A duração de uma ligação impura é expressa da seguinte forma:

Durações = T [ 1 – { tamanho do cupom / (MV * r) } ] + [ ( 1 + r ) / r ] [ 1 – ( DPVR / MV ) ]
Onde;
T = tempo para resgate,
r = taxa de juros de mercado,
VM = valor de mercado,
DPVR = valor presente descontado do resgate
A duração do capital próprio é calculada da seguinte forma:
DE = [ (MVA *DA ) – (MVeu –Deu ) ] / ( MVA – VMeu )
Onde.
DE = Duração de um patrimônio
DA = duração dos ativos
Deu =duração do passivo
VMA =Valor de mercado dos ativos
VMeu = Valor de mercado dos passivos

A maioria dos bancos, contudo, tentou ir além desta metodologia de intervalo e duração.

Reconhecem que os relatórios de intervalo e duração são estáticos e não se adaptam bem à natureza dinâmica do mercado bancário, onde os activos e passivos mudam ao longo do tempo e os spreads flutuam.

Na verdade, a variabilidade dos spreads é em grande parte responsável pelo desempenho altamente rentável da indústria nos últimos dois anos.

Assim, a indústria adicionou o próximo nível de análise aos seus procedimentos de gestão do risco de taxa de juro do balanço.

Actualmente, muitos bancos estão a utilizar modelos de simulação de balanços para investigar o efeito da variação das taxas de juro sobre os lucros reportados em horizontes de um, três e cinco anos.

Essas simulações, é claro, são um pouco de ciência e um pouco de arte.

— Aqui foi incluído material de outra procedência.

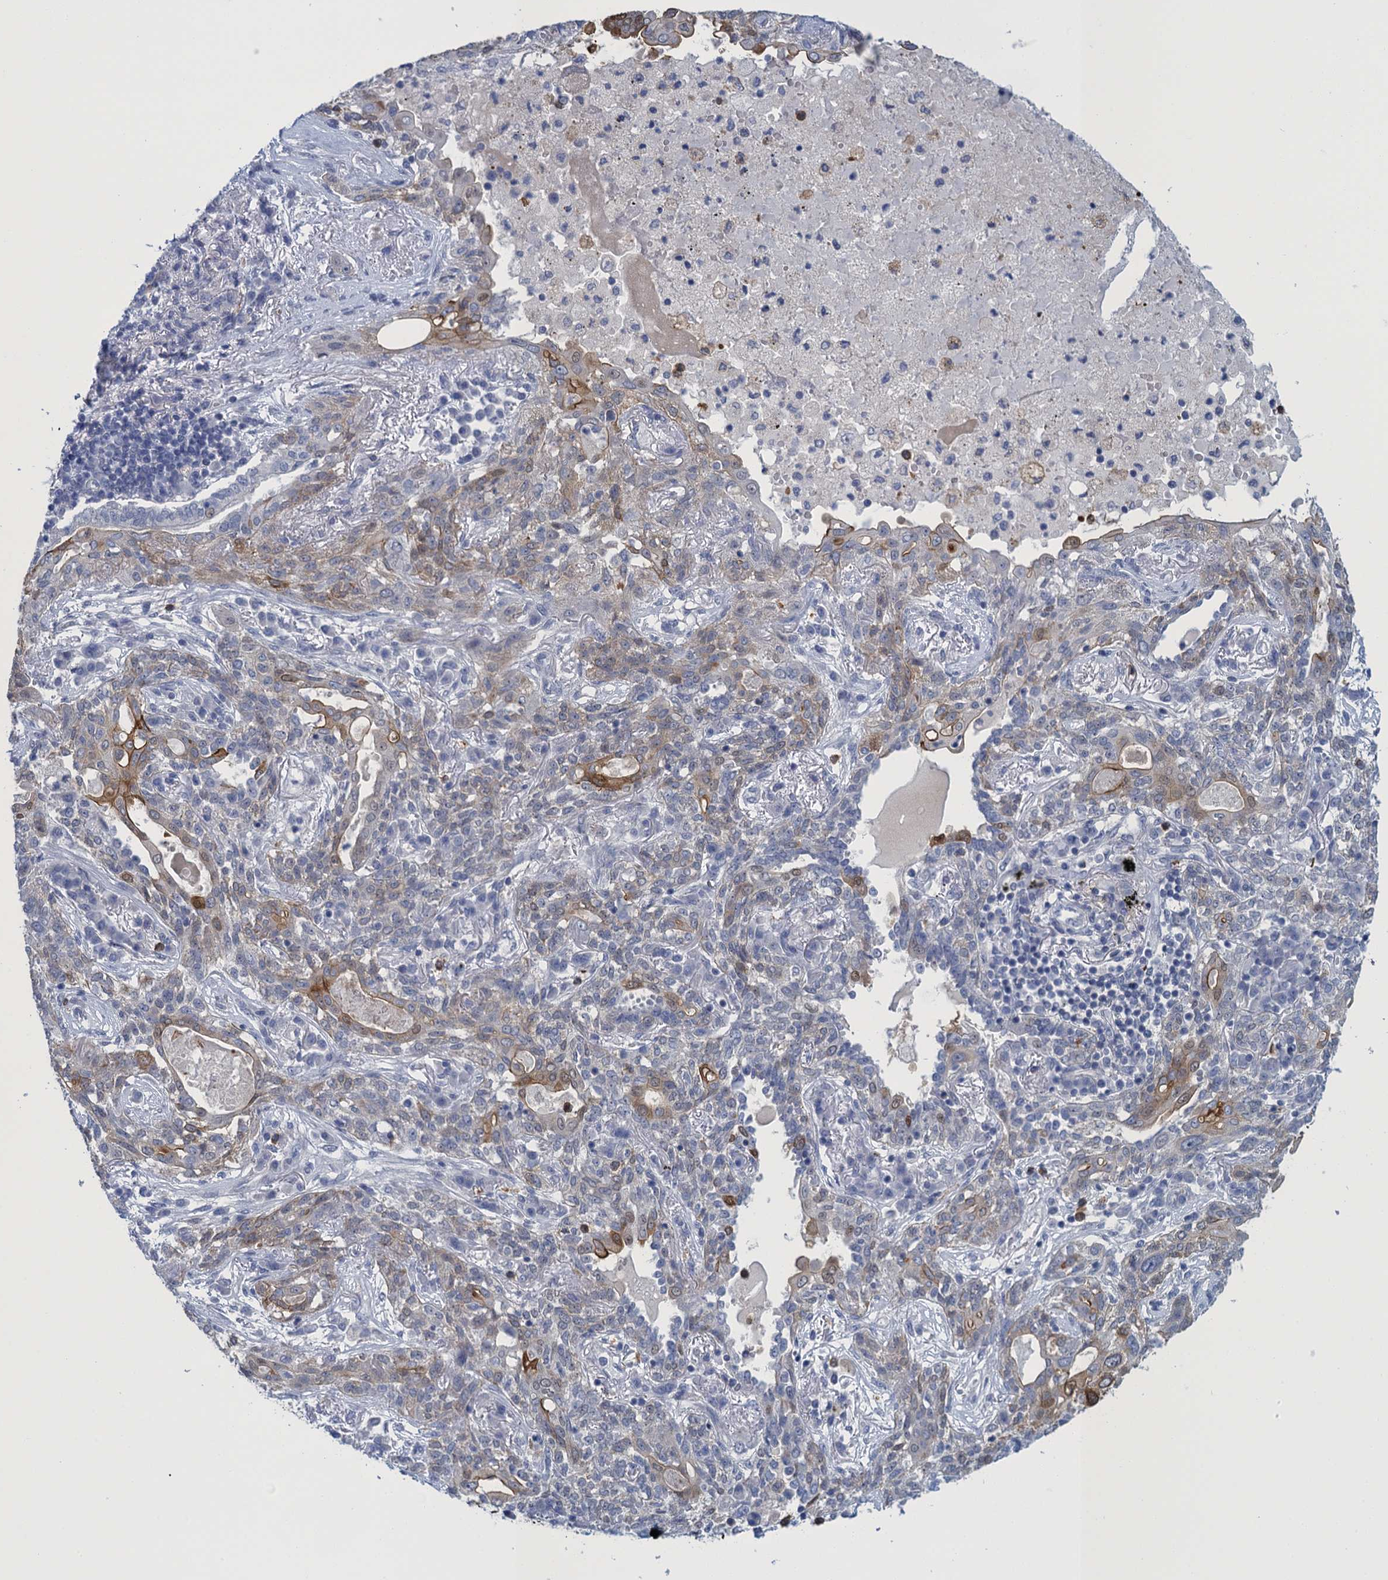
{"staining": {"intensity": "moderate", "quantity": "25%-75%", "location": "cytoplasmic/membranous"}, "tissue": "lung cancer", "cell_type": "Tumor cells", "image_type": "cancer", "snomed": [{"axis": "morphology", "description": "Squamous cell carcinoma, NOS"}, {"axis": "topography", "description": "Lung"}], "caption": "A photomicrograph showing moderate cytoplasmic/membranous positivity in approximately 25%-75% of tumor cells in squamous cell carcinoma (lung), as visualized by brown immunohistochemical staining.", "gene": "SCEL", "patient": {"sex": "female", "age": 70}}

Eles exigem cronogramas de reprise relativamente informados e estimativas de pré-pagamentos e fluxos de caixa.

Em termos da primeira questão, tal análise requer uma função de resposta assumida no banco do banco ao movimento das taxas, na qual as decisões de preços dos bancos, tanto nas suas franquias locais como nacionais, são simuladas para cada ambiente de taxas.

Em termos da segunda área, as simulações exigem modelos precisos de pré-pagamento para produtos proprietários, como empréstimos ao mercado intermediário, e produtos padrão, como hipotecas residenciais ou dívidas de consumo tradicionais. Além disso, estas simulações requerem uma simulação da curva de rendimentos num intervalo presumivelmente relevante de movimentos de taxas e alterações na curva de rendimentos.

Uma vez concluída, a simulação reporta os desvios resultantes nos lucros associados aos cenários de taxas considerados.

Se isto é ou não aceitável depende dos limites impostos pela administração, que são geralmente expressos em termos de desvios dos lucros em relação ao resultado esperado ou mais provável. Esta noção de Earnings At Risk, EaR., está a emergir como uma referência comum para o risco de taxa de juro.

No entanto, é de valor limitado. Presume que o intervalo de taxas considerado está correto e/ou o mecanismo de resposta do banco contido na simulação é preciso e viável.

No entanto, os resultados são vistos como indicativos do efeito do desfasamento das taxas de juro subjacentes contido no balanço.

Devido às preocupações sobre os resultados potenciais dos lucros das simulações, os funcionários do tesouro utilizam frequentemente os mercados à vista, de futuros e de swap para reduzir o risco implícito de lucros contido na exposição às taxas embutidas do banco.

No entanto, como se tornou cada vez mais evidente, esses mercados contêm o seu próprio conjunto de riscos. Assim, cada instituição tem um política de investimento que define ativos permitidos e limita a participação do banco em qualquer área.

Todas as instituições restringem a actividade de tesouraria definindo o conjunto de actividades que podem empregar para alterar a posição das taxas de juro dos bancos, tanto nos mercados à vista como nos mercados a prazo.

Alguns estão dispostos a aceitar a actividade de derivados, mas todos restringem até certo ponto as suas posições no mercado de swaps de limites máximos e mínimos, para evitar surpresas infelizes.

À medida que as perdas reportadas por algumas instituições aumentam nesta área, as directrizes de investimento tornam-se cada vez mais cautelosas no que diz respeito ao investimento permitido e às alternativas de cobertura.